_AIM OF THE TASK:_ Leave out the pictures, then return the records word for word.

INFORMATION SHOWN: Begin

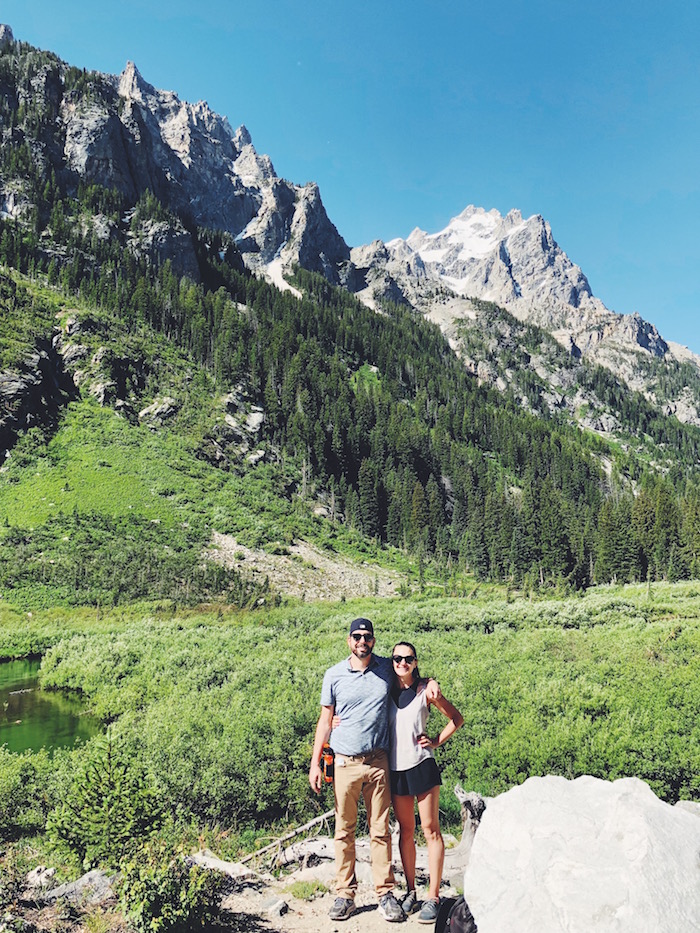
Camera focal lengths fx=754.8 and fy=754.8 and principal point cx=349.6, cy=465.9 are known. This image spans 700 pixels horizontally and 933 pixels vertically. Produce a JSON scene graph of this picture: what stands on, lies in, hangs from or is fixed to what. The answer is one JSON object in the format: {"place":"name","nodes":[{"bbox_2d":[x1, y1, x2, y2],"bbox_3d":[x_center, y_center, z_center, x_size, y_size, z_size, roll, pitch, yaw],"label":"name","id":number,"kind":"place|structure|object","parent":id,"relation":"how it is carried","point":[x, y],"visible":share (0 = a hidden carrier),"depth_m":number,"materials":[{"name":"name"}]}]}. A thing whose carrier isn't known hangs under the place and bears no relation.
{"place":"outdoors","nodes":[
{"label":"outdoors","id":0,"kind":"place"},
{"bbox_2d":[0,657,103,755],"label":"pond","id":1,"kind":"structure","parent":0,"point":[12,690],"materials":[{"name":"green liquid"}]},
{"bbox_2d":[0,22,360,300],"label":"mountain","id":2,"kind":"structure","parent":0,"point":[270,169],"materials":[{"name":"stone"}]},
{"bbox_2d":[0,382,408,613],"label":"grassy slope","id":3,"kind":"structure","parent":0,"point":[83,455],"materials":[{"name":"green plant"}]},
{"bbox_2d":[203,532,404,601],"label":"scree slope","id":4,"kind":"structure","parent":0,"point":[250,559],"materials":[{"name":"stone"}]},
{"bbox_2d":[219,844,466,932],"label":"dirt path","id":5,"kind":"structure","parent":0,"point":[291,914],"materials":[{"name":"beige soil"}]},
{"bbox_2d":[184,850,255,879],"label":"rock","id":6,"kind":"object","parent":5,"relation":"on","point":[214,859],"visible":0.68,"depth_m":6.16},
{"bbox_2d":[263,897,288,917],"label":"rock","id":7,"kind":"object","parent":5,"relation":"on","point":[283,904],"visible":0.95,"depth_m":5.47,"materials":[{"name":"grey stone"}]},
{"bbox_2d":[234,807,336,873],"bbox_3d":[-0.592,3.531,7.137,0.479,0.413,1.203,-4,-6,36],"label":"fallen branch","id":8,"kind":"object","parent":5,"relation":"on","point":[322,818],"visible":0.76,"depth_m":7.06,"materials":[{"name":"brown wood"}]},
{"bbox_2d":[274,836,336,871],"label":"driftwood log","id":9,"kind":"object","parent":5,"relation":"on","point":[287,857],"visible":0.7,"depth_m":6.71,"materials":[{"name":"wood"}]},
{"bbox_2d":[285,878,328,901],"bbox_3d":[-0.339,3.317,5.917,0.415,0.141,0.431,0,-5,0],"label":"grass tuft","id":10,"kind":"object","parent":5,"relation":"on","point":[304,892],"visible":0.88,"depth_m":5.91,"materials":[{"name":"green plant"}]},
{"bbox_2d":[308,620,436,921],"bbox_3d":[0.166,2.093,5.344,0.858,1.905,0.655,0,-5,0],"label":"man","id":11,"kind":"object","parent":5,"relation":"on","point":[352,688],"visible":0.98,"depth_m":5.19},
{"bbox_2d":[320,744,335,783],"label":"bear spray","id":12,"kind":"object","parent":11,"relation":"in","point":[327,771],"visible":0.73,"depth_m":5.35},
{"bbox_2d":[387,642,462,922],"bbox_3d":[0.444,2.159,5.318,0.578,1.743,0.735,0,-5,0],"label":"woman","id":13,"kind":"object","parent":5,"relation":"on","point":[414,765],"visible":0.86,"depth_m":5.16},
{"bbox_2d":[434,895,476,932],"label":"backpack","id":14,"kind":"object","parent":5,"relation":"on","point":[462,912],"visible":0.74,"depth_m":4.47,"materials":[{"name":"black fabric"}]},
{"bbox_2d":[0,575,699,858],"label":"meadow","id":15,"kind":"structure","parent":0,"point":[697,634],"materials":[{"name":"green plant"}]},
{"bbox_2d":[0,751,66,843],"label":"shrub","id":16,"kind":"object","parent":15,"relation":"on","point":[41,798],"visible":0.75,"depth_m":8.08,"materials":[{"name":"green plant"}]},
{"bbox_2d":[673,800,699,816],"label":"rock","id":17,"kind":"object","parent":15,"relation":"on","point":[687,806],"visible":0.23,"depth_m":5.70,"materials":[{"name":"grey stone"}]},
{"bbox_2d":[0,0,699,355],"label":"sky","id":18,"kind":"structure","parent":0,"point":[443,2],"materials":[{"name":"blue"}]},
{"bbox_2d":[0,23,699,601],"label":"mountain","id":19,"kind":"structure","parent":0,"point":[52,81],"materials":[{"name":"stone"}]},
{"bbox_2d":[0,337,74,459],"label":"rock outcrop","id":20,"kind":"object","parent":19,"relation":"on","point":[22,396],"visible":0.86,"materials":[{"name":"stone"}]},
{"bbox_2d":[138,396,179,426],"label":"rock","id":21,"kind":"object","parent":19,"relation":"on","point":[158,410],"visible":0.7,"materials":[{"name":"grey stone"}]},
{"bbox_2d":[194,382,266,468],"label":"rock outcrop","id":22,"kind":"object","parent":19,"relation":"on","point":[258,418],"visible":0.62,"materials":[{"name":"grey stone"}]},
{"bbox_2d":[263,256,301,297],"label":"snow patch","id":23,"kind":"object","parent":19,"relation":"on","point":[287,287],"visible":0.26,"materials":[{"name":"white snow"}]},
{"bbox_2d":[9,220,698,597],"label":"forest","id":24,"kind":"object","parent":19,"relation":"on","point":[350,396],"visible":0.57,"materials":[{"name":"green wood"}]},
{"bbox_2d":[352,203,699,426],"label":"mountain","id":25,"kind":"structure","parent":0,"point":[470,208],"materials":[{"name":"grey stone"}]},
{"bbox_2d":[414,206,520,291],"label":"snow patch","id":26,"kind":"object","parent":25,"relation":"on","point":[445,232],"visible":0.35,"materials":[{"name":"white snow"}]},
{"label":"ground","id":27,"kind":"structure","parent":0},
{"bbox_2d":[24,865,56,889],"bbox_3d":[-2.469,3.280,5.986,0.268,0.194,0.294,-2,-5,20],"label":"rock","id":28,"kind":"object","parent":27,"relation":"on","point":[39,875],"visible":0.87,"depth_m":5.95,"materials":[{"name":"stone"}]},
{"bbox_2d":[30,868,114,907],"bbox_3d":[-2.096,3.225,5.701,0.712,0.282,0.474,0,-5,0],"label":"rock","id":29,"kind":"object","parent":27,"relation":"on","point":[97,881],"visible":0.83,"depth_m":5.64,"materials":[{"name":"grey stone"}]},
{"bbox_2d":[47,735,164,868],"bbox_3d":[-2.129,2.981,6.630,1.094,1.198,1.091,0,-5,0],"label":"small conifer","id":30,"kind":"object","parent":27,"relation":"on","point":[100,781],"visible":0.94,"depth_m":6.52,"materials":[{"name":"green plant"}]},
{"bbox_2d":[115,848,228,932],"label":"shrub","id":31,"kind":"object","parent":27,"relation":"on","point":[185,902],"visible":0.96,"depth_m":5.00,"materials":[{"name":"green plant"}]},
{"bbox_2d":[453,785,487,865],"bbox_3d":[1.047,3.040,6.289,0.449,0.675,0.480,0,-5,0],"label":"tree stump","id":32,"kind":"object","parent":27,"relation":"on","point":[479,804],"visible":0.48,"depth_m":6.26,"materials":[{"name":"wood"}]},
{"bbox_2d":[462,773,699,932],"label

INFORMATION SHOWN: End

_RESULT:_
Camera focal lengths fx=754.8 and fy=754.8 and principal point cx=349.6, cy=465.9 are known. This image spans 700 pixels horizontally and 933 pixels vertically. Produce a JSON scene graph of this picture: what stands on, lies in, hangs from or is fixed to what. The answer is one JSON object in the format: {"place":"name","nodes":[{"bbox_2d":[x1, y1, x2, y2],"bbox_3d":[x_center, y_center, z_center, x_size, y_size, z_size, roll, pitch, yaw],"label":"name","id":number,"kind":"place|structure|object","parent":id,"relation":"how it is carried","point":[x, y],"visible":share (0 = a hidden carrier),"depth_m":number,"materials":[{"name":"name"}]}]}. A thing whose carrier isn't known hangs under the place and bears no relation.
{"place":"outdoors","nodes":[
{"label":"outdoors","id":0,"kind":"place"},
{"bbox_2d":[0,657,103,755],"label":"pond","id":1,"kind":"structure","parent":0,"point":[12,690],"materials":[{"name":"green liquid"}]},
{"bbox_2d":[0,22,360,300],"label":"mountain","id":2,"kind":"structure","parent":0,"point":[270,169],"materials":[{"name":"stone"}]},
{"bbox_2d":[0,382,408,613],"label":"grassy slope","id":3,"kind":"structure","parent":0,"point":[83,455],"materials":[{"name":"green plant"}]},
{"bbox_2d":[203,532,404,601],"label":"scree slope","id":4,"kind":"structure","parent":0,"point":[250,559],"materials":[{"name":"stone"}]},
{"bbox_2d":[219,844,466,932],"label":"dirt path","id":5,"kind":"structure","parent":0,"point":[291,914],"materials":[{"name":"beige soil"}]},
{"bbox_2d":[184,850,255,879],"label":"rock","id":6,"kind":"object","parent":5,"relation":"on","point":[214,859],"visible":0.68,"depth_m":6.16},
{"bbox_2d":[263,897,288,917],"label":"rock","id":7,"kind":"object","parent":5,"relation":"on","point":[283,904],"visible":0.95,"depth_m":5.47,"materials":[{"name":"grey stone"}]},
{"bbox_2d":[234,807,336,873],"bbox_3d":[-0.592,3.531,7.137,0.479,0.413,1.203,-4,-6,36],"label":"fallen branch","id":8,"kind":"object","parent":5,"relation":"on","point":[322,818],"visible":0.76,"depth_m":7.06,"materials":[{"name":"brown wood"}]},
{"bbox_2d":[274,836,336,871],"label":"driftwood log","id":9,"kind":"object","parent":5,"relation":"on","point":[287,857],"visible":0.7,"depth_m":6.71,"materials":[{"name":"wood"}]},
{"bbox_2d":[285,878,328,901],"bbox_3d":[-0.339,3.317,5.917,0.415,0.141,0.431,0,-5,0],"label":"grass tuft","id":10,"kind":"object","parent":5,"relation":"on","point":[304,892],"visible":0.88,"depth_m":5.91,"materials":[{"name":"green plant"}]},
{"bbox_2d":[308,620,436,921],"bbox_3d":[0.166,2.093,5.344,0.858,1.905,0.655,0,-5,0],"label":"man","id":11,"kind":"object","parent":5,"relation":"on","point":[352,688],"visible":0.98,"depth_m":5.19},
{"bbox_2d":[320,744,335,783],"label":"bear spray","id":12,"kind":"object","parent":11,"relation":"in","point":[327,771],"visible":0.73,"depth_m":5.35},
{"bbox_2d":[387,642,462,922],"bbox_3d":[0.444,2.159,5.318,0.578,1.743,0.735,0,-5,0],"label":"woman","id":13,"kind":"object","parent":5,"relation":"on","point":[414,765],"visible":0.86,"depth_m":5.16},
{"bbox_2d":[434,895,476,932],"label":"backpack","id":14,"kind":"object","parent":5,"relation":"on","point":[462,912],"visible":0.74,"depth_m":4.47,"materials":[{"name":"black fabric"}]},
{"bbox_2d":[0,575,699,858],"label":"meadow","id":15,"kind":"structure","parent":0,"point":[697,634],"materials":[{"name":"green plant"}]},
{"bbox_2d":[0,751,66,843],"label":"shrub","id":16,"kind":"object","parent":15,"relation":"on","point":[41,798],"visible":0.75,"depth_m":8.08,"materials":[{"name":"green plant"}]},
{"bbox_2d":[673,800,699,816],"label":"rock","id":17,"kind":"object","parent":15,"relation":"on","point":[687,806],"visible":0.23,"depth_m":5.70,"materials":[{"name":"grey stone"}]},
{"bbox_2d":[0,0,699,355],"label":"sky","id":18,"kind":"structure","parent":0,"point":[443,2],"materials":[{"name":"blue"}]},
{"bbox_2d":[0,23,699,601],"label":"mountain","id":19,"kind":"structure","parent":0,"point":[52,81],"materials":[{"name":"stone"}]},
{"bbox_2d":[0,337,74,459],"label":"rock outcrop","id":20,"kind":"object","parent":19,"relation":"on","point":[22,396],"visible":0.86,"materials":[{"name":"stone"}]},
{"bbox_2d":[138,396,179,426],"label":"rock","id":21,"kind":"object","parent":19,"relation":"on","point":[158,410],"visible":0.7,"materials":[{"name":"grey stone"}]},
{"bbox_2d":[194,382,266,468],"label":"rock outcrop","id":22,"kind":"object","parent":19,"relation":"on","point":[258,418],"visible":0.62,"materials":[{"name":"grey stone"}]},
{"bbox_2d":[263,256,301,297],"label":"snow patch","id":23,"kind":"object","parent":19,"relation":"on","point":[287,287],"visible":0.26,"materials":[{"name":"white snow"}]},
{"bbox_2d":[9,220,698,597],"label":"forest","id":24,"kind":"object","parent":19,"relation":"on","point":[350,396],"visible":0.57,"materials":[{"name":"green wood"}]},
{"bbox_2d":[352,203,699,426],"label":"mountain","id":25,"kind":"structure","parent":0,"point":[470,208],"materials":[{"name":"grey stone"}]},
{"bbox_2d":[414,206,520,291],"label":"snow patch","id":26,"kind":"object","parent":25,"relation":"on","point":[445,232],"visible":0.35,"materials":[{"name":"white snow"}]},
{"label":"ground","id":27,"kind":"structure","parent":0},
{"bbox_2d":[24,865,56,889],"bbox_3d":[-2.469,3.280,5.986,0.268,0.194,0.294,-2,-5,20],"label":"rock","id":28,"kind":"object","parent":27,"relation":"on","point":[39,875],"visible":0.87,"depth_m":5.95,"materials":[{"name":"stone"}]},
{"bbox_2d":[30,868,114,907],"bbox_3d":[-2.096,3.225,5.701,0.712,0.282,0.474,0,-5,0],"label":"rock","id":29,"kind":"object","parent":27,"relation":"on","point":[97,881],"visible":0.83,"depth_m":5.64,"materials":[{"name":"grey stone"}]},
{"bbox_2d":[47,735,164,868],"bbox_3d":[-2.129,2.981,6.630,1.094,1.198,1.091,0,-5,0],"label":"small conifer","id":30,"kind":"object","parent":27,"relation":"on","point":[100,781],"visible":0.94,"depth_m":6.52,"materials":[{"name":"green plant"}]},
{"bbox_2d":[115,848,228,932],"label":"shrub","id":31,"kind":"object","parent":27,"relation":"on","point":[185,902],"visible":0.96,"depth_m":5.00,"materials":[{"name":"green plant"}]},
{"bbox_2d":[453,785,487,865],"bbox_3d":[1.047,3.040,6.289,0.449,0.675,0.480,0,-5,0],"label":"tree stump","id":32,"kind":"object","parent":27,"relation":"on","point":[479,804],"visible":0.48,"depth_m":6.26,"materials":[{"name":"wood"}]},
{"bbox_2d":[462,773,699,932],"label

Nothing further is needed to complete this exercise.